The data for the report came from a phone survey of 1,004 Protestant pastors conducted Aug. 29 – Sept. 20, 2023, with a sampling error of plus or minus 3.2 percentage points at a 95% confidence level.

“While many churches consider high attendance as something from their pre-pandemic past, seasonal changes have resumed,” said Lifeway Research Executive Director Scott McConnell, as quoted in the report.

“Church attendance is predictable again with periods of consistency in the fall and early spring, as well as holiday crowds at Christmas and Easter.”

These percentages do represent a slight decline compared to 2011, when 93% said Easter was one of their highest attended worship days, 84% said Christmas, and 59% said Mother’s Day.

Sundays in which members who expressly asked to invite a friend to worship, by contrast, has been on the rise in ranking as one of the highest attended days, going from 14% in 2011 to 20% in 2023.

Additionally, 18% of pastors ranked Sundays in which a church celebrates a homecoming or an anniversary of its founding as being the most, second most, or third most attended worship day.

Lifeway Research’s report comes as many have noted a rise in the number of Americans who identify as religiously unaffiliated and do not attend worship services at all in a given year.

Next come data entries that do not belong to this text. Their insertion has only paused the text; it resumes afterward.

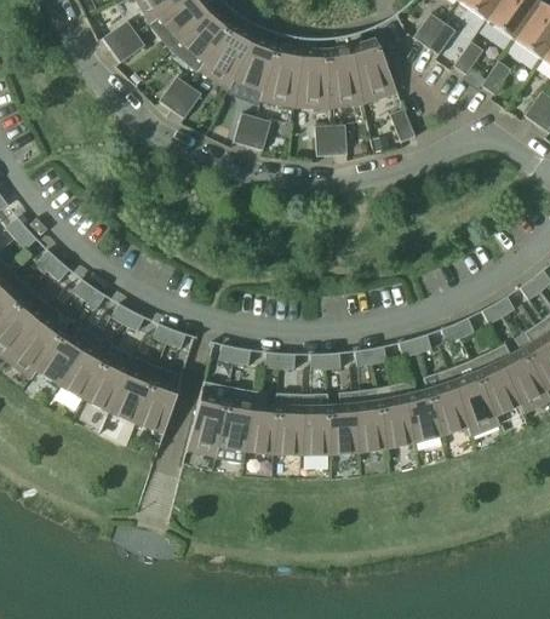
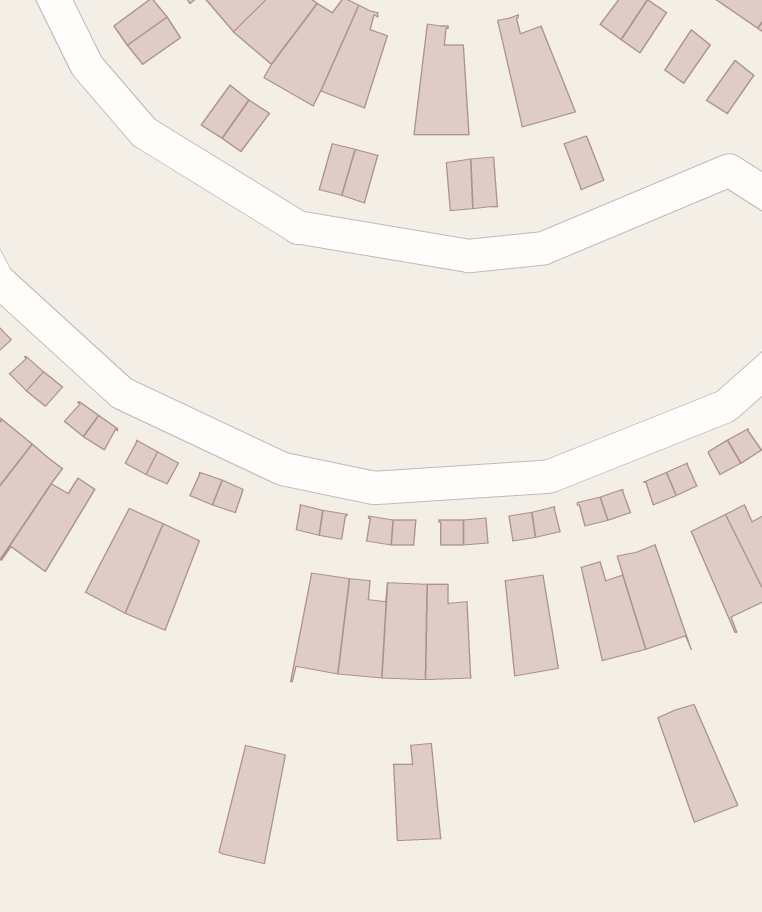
building: [325,35,362,108] -> none
building: [259,36,302,108] -> none
building: [58,334,111,400] -> none
building: [447,361,498,436] -> [658,704,738,822]
building: [134,367,181,434] -> none
building: [185,382,228,457] -> [219,746,285,863]
building: [376,384,413,448] -> none
building: [327,392,357,454] -> [393,744,441,840]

Earlier this month, Gallup reported that 30% of Americans said they attend religious services on a weekly basis or nearly every week, while 11% reported attending about once a month, 25% reported attending “seldom,” and 31% said they “never” go to services.

This marks a decline from the early 2010s, when Gallup found that 38% of Americans attended weekly or almost weekly, and from the early 2000s, when 42% of Americans attended weekly or almost weekly.